Cinq policiers dans deux véhicules banalisés et les coups de feu échangés avec douze malfaiteurs 

«Des mois plus tard, nous avons pris en chasse une bande spécialisée dans le vol de véhicules. La bande était composée d'individus parlant un dialecte du pays. Ils étaient réputés très dangereux, c'est du moins ce que nous ont confié les victimes. Selon ces victimes, les membres de la bande détenaient des armes à feu qui dissuadaient les propriétaires des véhicules de réagir au moment du vol. Une nuit, nous étions sept policiers à bord de deux véhicules banalisés, un Golf et un Renault 19. On était à la recherche de la bande lorsque leur présence nous a été signalée dans la banlieue. Lorsque nous les avons localisés, ils ont tenté de nous semer en empruntant la Rn1. Nous les avons poursuivis et après avoir perdu leurs traces, car leur véhicule de type 4x4  filait plus vite que les nôtres, nous les avons retrouvés aux abords de l'hôpital Youssou Mbargane de Rufisque où ils s'étaient arrêtés pour siphonner le carburant d'un camion avec la complicité du chauffeur.
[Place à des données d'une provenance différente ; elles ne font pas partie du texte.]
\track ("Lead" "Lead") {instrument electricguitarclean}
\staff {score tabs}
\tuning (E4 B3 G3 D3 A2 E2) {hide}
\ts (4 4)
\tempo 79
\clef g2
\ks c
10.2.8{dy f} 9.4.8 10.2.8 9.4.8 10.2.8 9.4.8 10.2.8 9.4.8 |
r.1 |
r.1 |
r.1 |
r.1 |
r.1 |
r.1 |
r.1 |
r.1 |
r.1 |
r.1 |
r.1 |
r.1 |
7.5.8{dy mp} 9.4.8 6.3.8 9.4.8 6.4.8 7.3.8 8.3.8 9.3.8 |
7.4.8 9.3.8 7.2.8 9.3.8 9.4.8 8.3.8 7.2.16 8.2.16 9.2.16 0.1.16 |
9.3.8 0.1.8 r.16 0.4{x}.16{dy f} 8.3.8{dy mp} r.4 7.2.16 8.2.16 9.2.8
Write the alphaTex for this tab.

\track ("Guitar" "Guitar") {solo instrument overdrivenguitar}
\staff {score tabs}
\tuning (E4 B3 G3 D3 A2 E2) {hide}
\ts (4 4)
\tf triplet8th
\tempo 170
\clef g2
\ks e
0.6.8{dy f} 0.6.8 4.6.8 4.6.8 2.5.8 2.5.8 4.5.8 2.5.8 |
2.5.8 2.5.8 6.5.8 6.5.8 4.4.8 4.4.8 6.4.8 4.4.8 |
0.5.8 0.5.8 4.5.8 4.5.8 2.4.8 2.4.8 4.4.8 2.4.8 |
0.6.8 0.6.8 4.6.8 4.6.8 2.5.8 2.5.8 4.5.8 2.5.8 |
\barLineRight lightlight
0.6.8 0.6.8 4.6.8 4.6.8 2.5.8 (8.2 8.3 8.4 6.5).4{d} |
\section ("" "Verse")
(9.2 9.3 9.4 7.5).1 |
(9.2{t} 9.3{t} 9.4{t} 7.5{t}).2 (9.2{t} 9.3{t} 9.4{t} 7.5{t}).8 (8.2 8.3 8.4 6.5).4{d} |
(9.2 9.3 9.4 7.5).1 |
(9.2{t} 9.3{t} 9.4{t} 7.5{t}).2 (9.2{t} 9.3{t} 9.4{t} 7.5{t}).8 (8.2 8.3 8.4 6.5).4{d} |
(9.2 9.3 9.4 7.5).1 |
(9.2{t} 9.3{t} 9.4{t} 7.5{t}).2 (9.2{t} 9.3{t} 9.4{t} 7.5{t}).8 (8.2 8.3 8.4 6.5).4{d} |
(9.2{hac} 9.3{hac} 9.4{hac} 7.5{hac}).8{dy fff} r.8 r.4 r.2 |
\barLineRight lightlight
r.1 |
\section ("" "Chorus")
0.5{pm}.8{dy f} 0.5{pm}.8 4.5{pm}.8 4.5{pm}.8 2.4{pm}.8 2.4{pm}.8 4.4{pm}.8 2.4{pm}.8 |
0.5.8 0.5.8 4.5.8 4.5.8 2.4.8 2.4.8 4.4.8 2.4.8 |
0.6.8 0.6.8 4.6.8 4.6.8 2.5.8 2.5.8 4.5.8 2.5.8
Ils étaient une dizaine et étaient descendus du véhicule pour se regrouper autour du camion. Surpris par notre brusque arrivée sur les lieux, ils ne pouvaient plus regagner leur véhicule 4x4. Ils ont choisi de battre en retraite tout en tirant aveuglément sur nos deux voitures. Nous n'avions plus le choix. Il fallait riposter et c'est ce que nous avons fait. Cela a duré moins de cinq minutes certes, mais les balles sifflaient autour de nous. Il fallait se convaincre que c'était eux ou nous. Nous avons tenu tête et après l'échange de tirs, ils ont réussi à rejoindre leur véhicule pour démarrer en trombe, abandonnant sur les lieux l'un d'eux du nom de Moussa B. Sur le sol, nous avons découvert des cartouches de calibre 12 mm. Des cartouches utilisées par les chasseurs et qui éclatent en plusieurs morceaux dans votre corps, si la balle vous atteint. Leur complice qu'ils ont abandonné sur les lieux, nous a permis, plus tard, d'arrêter un à un tous les membres de cette bande spécialisée dans le vol de véhicules.»
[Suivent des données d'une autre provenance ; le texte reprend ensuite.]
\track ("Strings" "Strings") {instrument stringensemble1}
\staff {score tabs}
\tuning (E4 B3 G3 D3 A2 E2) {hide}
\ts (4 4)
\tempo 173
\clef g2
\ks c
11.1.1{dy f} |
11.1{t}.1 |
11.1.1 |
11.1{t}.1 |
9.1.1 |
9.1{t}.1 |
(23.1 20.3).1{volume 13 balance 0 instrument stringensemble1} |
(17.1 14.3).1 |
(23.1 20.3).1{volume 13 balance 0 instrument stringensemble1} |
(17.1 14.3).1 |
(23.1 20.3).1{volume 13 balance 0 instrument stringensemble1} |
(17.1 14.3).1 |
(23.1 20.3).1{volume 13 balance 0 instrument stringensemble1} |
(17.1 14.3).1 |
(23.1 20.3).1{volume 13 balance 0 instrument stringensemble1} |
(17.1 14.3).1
YEUMBEUL - Le repli stratégique des policiers face à la puissance de feu d’un groupe de cambrioleurs qui ont réussi à emporter 111 millions

A Yeumbeul, on s’en souvient encore. Une bande de malfaiteurs circulant à bord d’un véhicule 4x4 avaient braqué l’agence Ecobank. Lorsque les policiers en patrouille ont été alertés par un chauffeur de taxi, ils se sont vite rendus sur les lieux. C’est à croire qu’ils avaient sous-estimé la bande. En effet, apparemment bien organisée, la bande avait disposé quelques-uns de ses éléments de part et d’autres de la rue pour dissuader toute intervention. Seuls des individus perchés sur les terrasses des maisons assistaient à ce qui allait être la casse du siècle en banlieue. Dans la banque, après avoir neutralisé le vigile, les cambrioleurs avaient réussi à mettre la main sur le coffre qu’ils ont traîné jusque devant leur véhicule avant de l’embarquer. C’est à ce moment qu’arrivent des éléments de la police de Yeumbeul qui ont été ‘accueillis’, par les malfaiteurs, par un concert de coups de feu. De par les détonations, les policiers ont vite compris qu’il s’agit de Pistolet automatique (Pa) et qu’ils étaient desservis par le rapport des forces imposé par les malfaiteurs. Ils ont alors choisi d’opérer un repli stratégique pour ne pas être anéanti par la puissance de feu dont dispose les malfaiteurs. Ces derniers vont ainsi traverser à vive allure la banlieue avant de vider le coffre qui a été retrouvé le lendemain dans la bande des filaos de Guédiawaye. Une affaire qui avait fait grand bruit, occasionnant, dès le lendemain, une descente dans la banlieue du patron de la Sûreté urbaine et des éléments de la Police scientifique et technique venus appuyer leurs collègues du commissariat de Thiaroye dirigé à l’époque par le Commissaire Tabara Ndiaye. A Yeumbeul, on en frémit encore. Depuis, l’agence d’Ecobank a été fermée, mais les souvenirs sont restés vivaces dans les esprits.